Donald Trump junta-se ao ataque à política climática e os protestos antigovernamentais e o movimento citaNenhum dos reis“: “Que sejam assim é porque movimentos como “Não há reis”. Eu não sou um rei. Se eu fosse, não estaria falando com você aqui – responde O’Donnell que relembrou o conteúdo do agressor nas redes sociais -. O atacante era cristão, depois se tornou radical e se tornou um anticristão. Pelo que escreveu ele ficou muito chateado por estar passando por um momento difícil.

Trombeta: “O invasor é um lobo solitário, está doente. Precisamos de pacificação”


eu não estava preocupado. Eu conheço a vida. Vivemos num mundo louco”, explicou Trump. tendo inicialmente subestimado o que estava acontecendoA agitação na sala deve ter sido considerada um leve acidente. A princípio pensei que uma lança tivesse caído”, disse ele, acrescentando que só soube mais tarde que se tratava de uma arma e que o assunto era “um problema sério, de um tipo diferente do habitual estalo de balas”.
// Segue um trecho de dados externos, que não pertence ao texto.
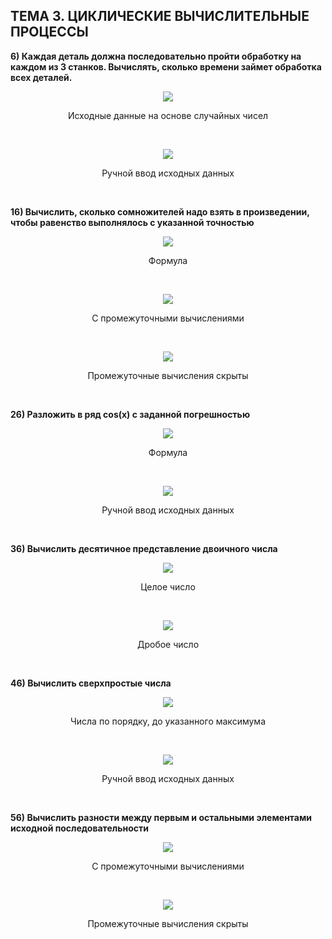 ## ТЕМА 3. ЦИКЛИЧЕСКИЕ ВЫЧИСЛИТЕЛЬНЫЕ ПРОЦЕССЫ


**6)	Каждая деталь должна последовательно пройти обработку на каждом из 3 станков.
Вычислять, сколько времени займет обработка всех деталей.**

<figure>
   <p align="center">
      <img src="https://github.com/dr-number/prog_lan_larionov_lab_3_cyclic_processes/blob/master/screens/6-1.jpg">
      <p align="center">Исходные данные на основе случайных чисел</p>
   </p>
</figure>
</br>

<figure>
   <p align="center">
      <img src="https://github.com/dr-number/prog_lan_larionov_lab_3_cyclic_processes/blob/master/screens/6-2.jpg">
      <p align="center">Ручной ввод исходных данных</p>
   </p>
</figure>
</br>

**16) Вычислить, сколько сомножителей надо взять в произведении, чтобы равенство выполнялось с указанной точностью**

<p align="center">
   <img src="https://github.com/dr-number/prog_lan_larionov_lab_3_cyclic_processes/blob/master/screens/16-formule.jpg">
   <p align="center">Формула</p>
</p>
</br>

<p align="center">
   <img src="https://github.com/dr-number/prog_lan_larionov_lab_3_cyclic_processes/blob/master/screens/16-1.jpg">
   <p align="center">С промежуточными вычислениями</p>
</p>
</br>

<p align="center">
   <img src="https://github.com/dr-number/prog_lan_larionov_lab_3_cyclic_processes/blob/master/screens/16-2.jpg">
   <p align="center">Промежуточные вычисления скрыты</p>
</p>
</br>

**26) Разложить в ряд cos(x) с заданной погрешностью**

<p align="center">
   <img src="https://github.com/dr-number/prog_lan_larionov_lab_3_cyclic_processes/blob/master/screens/26-formule.jpg">
   <p align="center">Формула</p>
</p>
</br>

<figure>
   <p align="center">
      <img src="https://github.com/dr-number/prog_lan_larionov_lab_3_cyclic_processes/blob/master/screens/26-1.jpg">
      <p align="center">Ручной ввод исходных данных</p>
   </p>
</figure>
</br>

**36) Вычислить десятичное представление двоичного числа**

<figure>
   <p align="center">
      <img src="https://github.com/dr-number/prog_lan_larionov_lab_3_cyclic_processes/blob/master/screens/36-1.jpg">
      <p align="center">Целое число</p>
   </p>
</figure>
</br>

<figure>
   <p align="center">
      <img src="https://github.com/dr-number/prog_lan_larionov_lab_3_cyclic_processes/blob/master/screens/36-2.jpg">
      <p align="center">Дробое число</p>
   </p>
</figure>
</br>

**46) Вычислить сверхпростые числа**
<figure>
   <p align="center">
      <img src="https://github.com/dr-number/prog_lan_larionov_lab_3_cyclic_processes/blob/master/screens/46-1.jpg">
      <p align="center">Числа по порядку, до указанного максимума</p>
   </p>
</figure>
</br>

<figure>
   <p align="center">
      <img src="https://github.com/dr-number/prog_lan_larionov_lab_3_cyclic_processes/blob/master/screens/46-2.jpg">
      <p align="center">Ручной ввод исходных данных</p>
   </p>
</figure>
</br>

**56) Вычислить разности между первым и остальными элементами исходной последовательности**
<figure>
   <p align="center">
      <img src="https://github.com/dr-number/prog_lan_larionov_lab_3_cyclic_processes/blob/master/screens/56-1.jpg">
      <p align="center">С промежуточными вычислениями</p>
   </p>
</figure>
</br>

<p align="center">
   <img src="https://github.com/dr-number/prog_lan_larionov_lab_3_cyclic_processes/blob/master/screens/56-2.jpg">
   <p align="center">Промежуточные вычисления скрыты</p>
</p>
</br>
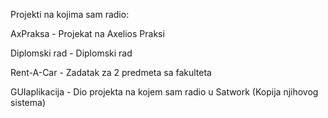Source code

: Projekti na kojima sam radio:

AxPraksa - Projekat na Axelios Praksi

Diplomski rad - Diplomski rad

Rent-A-Car - Zadatak za 2 predmeta sa fakulteta

GUIaplikacija - Dio projekta na kojem sam radio u Satwork (Kopija njihovog sistema)
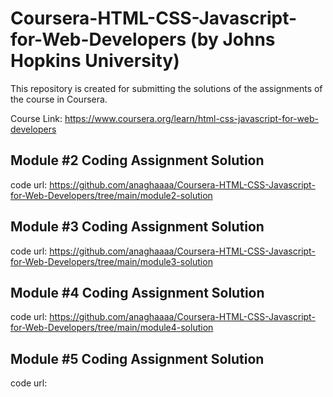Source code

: 
# Coursera-HTML-CSS-Javascript-for-Web-Developers (by Johns Hopkins University)
This repository is created for submitting the solutions of the assignments of the course in Coursera.

Course Link: https://www.coursera.org/learn/html-css-javascript-for-web-developers

## Module #2 Coding Assignment Solution
   code url: https://github.com/anaghaaaa/Coursera-HTML-CSS-Javascript-for-Web-Developers/tree/main/module2-solution

## Module #3 Coding Assignment Solution
  code url: https://github.com/anaghaaaa/Coursera-HTML-CSS-Javascript-for-Web-Developers/tree/main/module3-solution

## Module #4 Coding Assignment Solution
  code url: https://github.com/anaghaaaa/Coursera-HTML-CSS-Javascript-for-Web-Developers/tree/main/module4-solution

## Module #5 Coding Assignment Solution
  code url: 
  



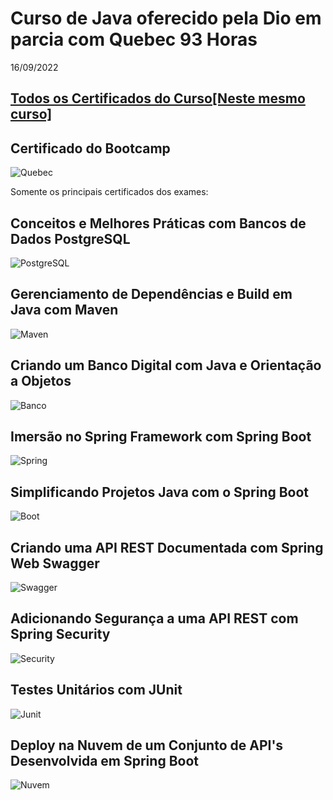 # Curso de Java oferecido pela Dio em parcia com Quebec 93 Horas
16/09/2022
## [Todos os Certificados do Curso[Neste mesmo curso]](certificados)

## Certificado do Bootcamp
![Quebec](imgCertificados/20221121_QuebecJavaDigital_93h.png)

Somente os principais certificados dos exames:

## Conceitos e Melhores Práticas com Bancos de Dados PostgreSQL
![PostgreSQL](imgCertificados/20221118_Banco_de_Dados_PostgreSQL.png)

## Gerenciamento de Dependências e Build em Java com Maven
![Maven](imgCertificados/20221020_Maven_Gerenciamento_Dependencias.png)

## Criando um Banco Digital com Java e Orientação a Objetos
![Banco](imgCertificados/20221020_Banco_Digital_Orientacao_Objetos_Java.png)

## Imersão no Spring Framework com Spring Boot
![Spring](imgCertificados/20221020_Spring_Framework_Spring_Boot.png)

## Simplificando Projetos Java com o Spring Boot
![Boot](imgCertificados/20221020_Spring_Boot_Java.png)

## Criando uma API REST Documentada com Spring Web  Swagger
![Swagger](imgCertificados/20221020_Api_Rest_Swagger_Spring_web.png)

## Adicionando Segurança a uma API REST com Spring Security
![Security](imgCertificados/20221020_Rest_API_Seguranca_Spring_Security.png)

## Testes Unitários com JUnit
![Junit](imgCertificados/20221020_Teste_Software_Unitario_Junit.png)

## Deploy na Nuvem de um Conjunto de API's Desenvolvida em Spring Boot
![Nuvem](imgCertificados/20221020_Deploy_Nuvem_API_Spring_Boot.png)



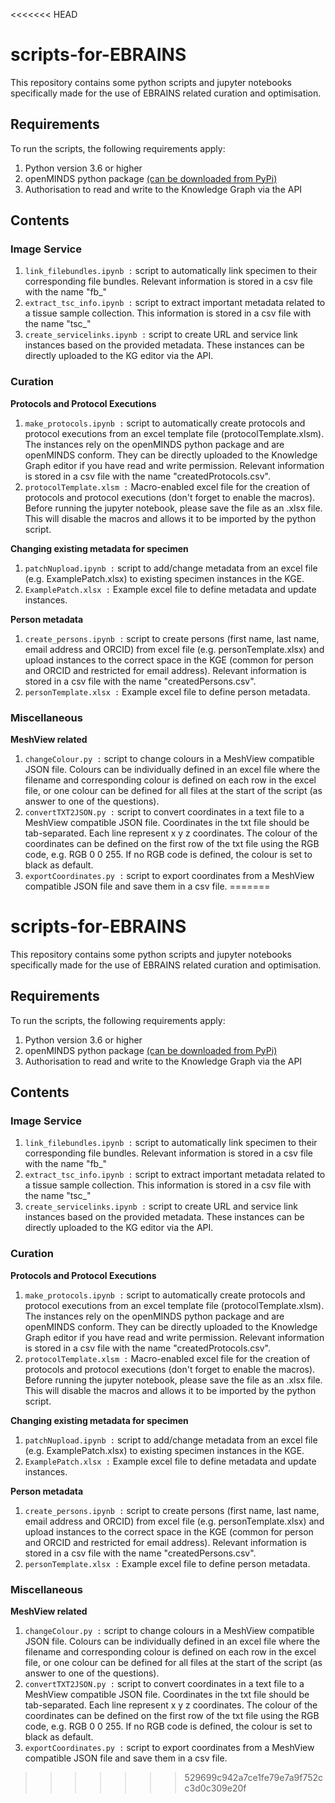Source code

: <<<<<<< HEAD
# scripts-for-EBRAINS

This repository contains some python scripts and jupyter notebooks specifically made for the use of EBRAINS related curation and optimisation.

## Requirements

To run the scripts, the following requirements apply:
1. Python version 3.6 or higher
2. openMINDS python package [(can be downloaded from PyPi)](https://pypi.org/project/openMINDS/)
3. Authorisation to read and write to the Knowledge Graph via the API

## Contents

### Image Service
1. ``link_filebundles.ipynb :`` script to automatically link specimen to their corresponding file bundles. Relevant information is stored in a csv file with the name "fb_<dataset version uuid>"
2. ``extract_tsc_info.ipynb :`` script to extract important metadata related to a tissue sample collection. This information is stored in a csv file with the name "tsc_<dataset version uuid>"
3. ``create_servicelinks.ipynb :`` script to create URL and service link instances based on the provided metadata. These instances can be directly uploaded to the KG editor via the API.

### Curation
**Protocols and Protocol Executions**
1. ``make_protocols.ipynb :`` script to automatically create protocols and protocol executions from an excel template file (protocolTemplate.xlsm). The instances rely on the openMINDS python package and are openMINDS conform. They can be directly uploaded to the Knowledge Graph editor if you have read and write permission. Relevant information is stored in a csv file with the name "createdProtocols.csv".
2. ``protocolTemplate.xlsm :`` Macro-enabled excel file for the creation of protocols and protocol executions (don't forget to enable the macros). Before running the jupyter notebook, please save the file as an .xlsx file. This will disable the macros and allows it to be imported by the python script.

**Changing existing metadata for specimen**
1. ``patchNupload.ipynb :`` script to add/change metadata from an excel file (e.g. ExamplePatch.xlsx) to existing specimen instances in the KGE.
2. ``ExamplePatch.xlsx :`` Example excel file to define metadata and update instances.

**Person metadata**
1. ``create_persons.ipynb :`` script to create persons (first name, last name, email address and ORCID) from excel file (e.g. personTemplate.xlsx) and upload instances to the correct space in the KGE (common for person and ORCID and restricted for email address). Relevant information is stored in a csv file with the name "createdPersons.csv".
2. ``personTemplate.xlsx :`` Example excel file to define person metadata.

### Miscellaneous
**MeshView related**
1. ``changeColour.py :`` script to change colours in a MeshView compatible JSON file. Colours can be individually defined in an excel file where the filename and corresponding colour is defined on each row in the excel file, or one colour can be defined for all files at the start of the script (as answer to one of the questions).
2. ``convertTXT2JSON.py :`` script to convert coordinates in a text file to a MeshView compatible JSON file. Coordinates in the txt file should be tab-separated. Each line represent x y z coordinates. The colour of the coordinates can be defined on the first row of the txt file using the RGB code, e.g. RGB 0 0 255. If no RGB code is defined, the colour is set to black as default.
3. ``exportCoordinates.py :`` script to export coordinates from a MeshView compatible JSON file and save them in a csv file.
=======
# scripts-for-EBRAINS

This repository contains some python scripts and jupyter notebooks specifically made for the use of EBRAINS related curation and optimisation.

## Requirements

To run the scripts, the following requirements apply:
1. Python version 3.6 or higher
2. openMINDS python package [(can be downloaded from PyPi)](https://pypi.org/project/openMINDS/)
3. Authorisation to read and write to the Knowledge Graph via the API

## Contents

### Image Service
1. ``link_filebundles.ipynb :`` script to automatically link specimen to their corresponding file bundles. Relevant information is stored in a csv file with the name "fb_<dataset version uuid>"
2. ``extract_tsc_info.ipynb :`` script to extract important metadata related to a tissue sample collection. This information is stored in a csv file with the name "tsc_<dataset version uuid>"
3. ``create_servicelinks.ipynb :`` script to create URL and service link instances based on the provided metadata. These instances can be directly uploaded to the KG editor via the API.

### Curation
**Protocols and Protocol Executions**
1. ``make_protocols.ipynb :`` script to automatically create protocols and protocol executions from an excel template file (protocolTemplate.xlsm). The instances rely on the openMINDS python package and are openMINDS conform. They can be directly uploaded to the Knowledge Graph editor if you have read and write permission. Relevant information is stored in a csv file with the name "createdProtocols.csv".
2. ``protocolTemplate.xlsm :`` Macro-enabled excel file for the creation of protocols and protocol executions (don't forget to enable the macros). Before running the jupyter notebook, please save the file as an .xlsx file. This will disable the macros and allows it to be imported by the python script.

**Changing existing metadata for specimen**
1. ``patchNupload.ipynb :`` script to add/change metadata from an excel file (e.g. ExamplePatch.xlsx) to existing specimen instances in the KGE.
2. ``ExamplePatch.xlsx :`` Example excel file to define metadata and update instances.

**Person metadata**
1. ``create_persons.ipynb :`` script to create persons (first name, last name, email address and ORCID) from excel file (e.g. personTemplate.xlsx) and upload instances to the correct space in the KGE (common for person and ORCID and restricted for email address). Relevant information is stored in a csv file with the name "createdPersons.csv".
2. ``personTemplate.xlsx :`` Example excel file to define person metadata.

### Miscellaneous
**MeshView related**
1. ``changeColour.py :`` script to change colours in a MeshView compatible JSON file. Colours can be individually defined in an excel file where the filename and corresponding colour is defined on each row in the excel file, or one colour can be defined for all files at the start of the script (as answer to one of the questions).
2. ``convertTXT2JSON.py :`` script to convert coordinates in a text file to a MeshView compatible JSON file. Coordinates in the txt file should be tab-separated. Each line represent x y z coordinates. The colour of the coordinates can be defined on the first row of the txt file using the RGB code, e.g. RGB 0 0 255. If no RGB code is defined, the colour is set to black as default.
3. ``exportCoordinates.py :`` script to export coordinates from a MeshView compatible JSON file and save them in a csv file.
>>>>>>> 529699c942a7ce1fe79e7a9f752cc3d0c309e20f
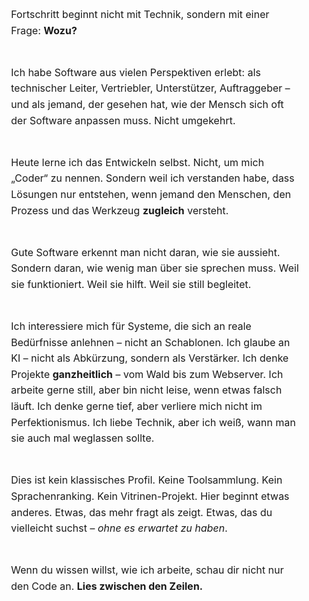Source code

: <div align="center">
  <div style="max-width: 720px; text-align: left; line-height: 1.6; font-size: 16px; padding: 20px;">

  Fortschritt beginnt nicht mit Technik, sondern mit einer Frage: <strong>Wozu?</strong><br><br>

  Ich habe Software aus vielen Perspektiven erlebt: als technischer Leiter, Vertriebler, Unterstützer, Auftraggeber – und als jemand, der gesehen hat, wie der Mensch sich oft der Software anpassen muss. Nicht umgekehrt.<br><br>

  Heute lerne ich das Entwickeln selbst. Nicht, um mich „Coder“ zu nennen. Sondern weil ich verstanden habe, dass Lösungen nur entstehen, wenn jemand den Menschen, den Prozess und das Werkzeug <strong>zugleich</strong> versteht.<br><br>

  Gute Software erkennt man nicht daran, wie sie aussieht. Sondern daran, wie wenig man über sie sprechen muss. Weil sie funktioniert. Weil sie hilft. Weil sie still begleitet.<br><br>

  Ich interessiere mich für Systeme, die sich an reale Bedürfnisse anlehnen – nicht an Schablonen. Ich glaube an KI – nicht als Abkürzung, sondern als Verstärker. Ich denke Projekte <strong>ganzheitlich</strong> – vom Wald bis zum Webserver. Ich arbeite gerne still, aber bin nicht leise, wenn etwas falsch läuft. Ich denke gerne tief, aber verliere mich nicht im Perfektionismus. Ich liebe Technik, aber ich weiß, wann man sie auch mal weglassen sollte.<br><br>

  Dies ist kein klassisches Profil. Keine Toolsammlung. Kein Sprachenranking. Kein Vitrinen-Projekt. Hier beginnt etwas anderes. Etwas, das mehr fragt als zeigt. Etwas, das du vielleicht suchst – <em>ohne es erwartet zu haben</em>.<br><br>

  Wenn du wissen willst, wie ich arbeite, schau dir nicht nur den Code an. <strong>Lies zwischen den Zeilen.</strong>

  </div>
</div>

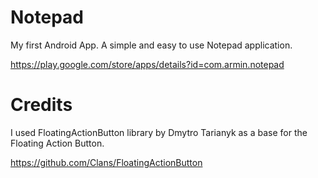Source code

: # Notepad

My first Android App. A simple and easy to use Notepad application.

https://play.google.com/store/apps/details?id=com.armin.notepad


# Credits

I used FloatingActionButton library by Dmytro Tarianyk as a base for the Floating Action Button.

https://github.com/Clans/FloatingActionButton
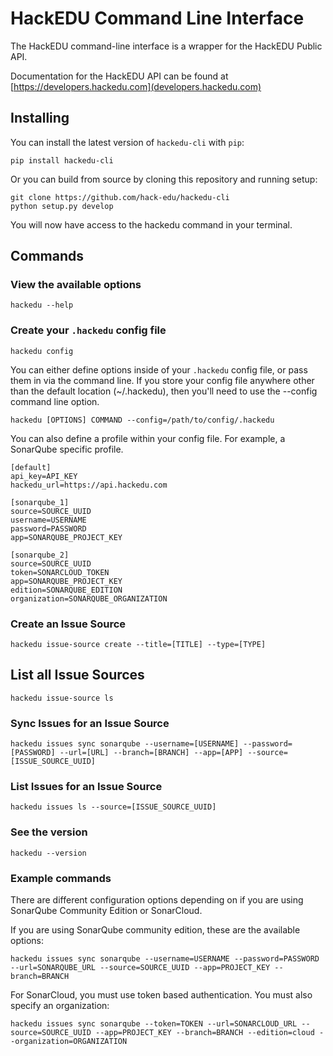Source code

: # HackEDU Command Line Interface

The HackEDU command-line interface is a wrapper for the HackEDU Public API.

Documentation for the HackEDU API can be found at
[https://developers.hackedu.com](developers.hackedu.com)

## Installing

You can install the latest version of `hackedu-cli` with `pip`:

    pip install hackedu-cli

Or you can build from source by cloning this repository and running setup:

    git clone https://github.com/hack-edu/hackedu-cli
    python setup.py develop


You will now have access to the hackedu command in your terminal.

## Commands

### View the available options

    hackedu --help

### Create your `.hackedu` config file

    hackedu config

You can either define options inside of your `.hackedu` config file, or pass
them in via the command line. If you store your config file anywhere other than
the default location (~/.hackedu), then you'll need to use the --config command
line option.

    hackedu [OPTIONS] COMMAND --config=/path/to/config/.hackedu

You can also define a profile within your config file. For example, a SonarQube
specific profile.

    [default]
    api_key=API_KEY
    hackedu_url=https://api.hackedu.com

    [sonarqube_1]
    source=SOURCE_UUID
    username=USERNAME
    password=PASSWORD
    app=SONARQUBE_PROJECT_KEY

    [sonarqube_2]
    source=SOURCE_UUID
    token=SONARCLOUD_TOKEN
    app=SONARQUBE_PROJECT_KEY
    edition=SONARQUBE_EDITION
    organization=SONARQUBE_ORGANIZATION
    
    

### Create an Issue Source

    hackedu issue-source create --title=[TITLE] --type=[TYPE]

## List all Issue Sources

    hackedu issue-source ls

### Sync Issues for an Issue Source

    hackedu issues sync sonarqube --username=[USERNAME] --password=[PASSWORD] --url=[URL] --branch=[BRANCH] --app=[APP] --source=[ISSUE_SOURCE_UUID]

### List Issues for an Issue Source

    hackedu issues ls --source=[ISSUE_SOURCE_UUID]

### See the version

    hackedu --version

### Example commands

There are different configuration options depending on if you are using SonarQube Community Edition or SonarCloud. 

If you are using SonarQube community edition, these are the available options:
    
    hackedu issues sync sonarqube --username=USERNAME --password=PASSWORD --url=SONARQUBE_URL --source=SOURCE_UUID --app=PROJECT_KEY --branch=BRANCH
    
For SonarCloud, you must use token based authentication. You must also specify an organization:
    
    hackedu issues sync sonarqube --token=TOKEN --url=SONARCLOUD_URL --source=SOURCE_UUID --app=PROJECT_KEY --branch=BRANCH --edition=cloud --organization=ORGANIZATION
Quatro doses no jantar apenas começam e depois o caos: uma reportagem filmada em Washington por um correspondente do La Stampa


Uma história sobre os tiros e a evacuação

Na história dos momentos mais emocionantes, o presidente Ele admite que no início a ação da polícia foi lenta: “Eu queria ver qual era o problema e não ia facilitar para eles.” Só depois de perceber a gravidade do assunto é que ele se ajustou às instruções de segurança. “Quando eu estava andando, eu estava de pé e me disseram para descer no chão. Aí me prostrei no chão e a primeira-dama fez o mesmo”, disse.

na história de fundo

A terceira é a conspiração sobre Trump, os cordões de segurança e as sombras do serviço secreto

ao nosso correspondente Alberto Simoni



trombeta descreve a evacuação como rápida, mas sombriaao sublinhar o profissionalismo dos agentes: “Sempre que o viam, pegavam em armas e rejeitavam-no imediatamente”. Ele acrescentou que o atirador correu em alta velocidade, conseguindo passar pela segurança antes de ser parado. “Deve ser assinado pela NFL.“, brincou.

Atirando para jantar um com o outro, Trump na Fox News: “O imperador odeia os cristãos”


As novas acusações de Trump na mídia

Trombeta também Ele enfatizou as calúnias da mídiaque “em sua maioria eles são muito liberais”; Ele os acusou de terem posições diferentes das suas, especialmente em caso de crimes. Por fim, ele defendeu a escolha de compartilhar o jantar e disse quer fazer o pedido em 30 diasmedidas de segurança estabelecidas. “Não quero ficar zangado porque algo assim possa acontecer”, enfatizou, sublinhando que a organização de tais eventos continua a ser importante mesmo depois de um acontecimento tão violento.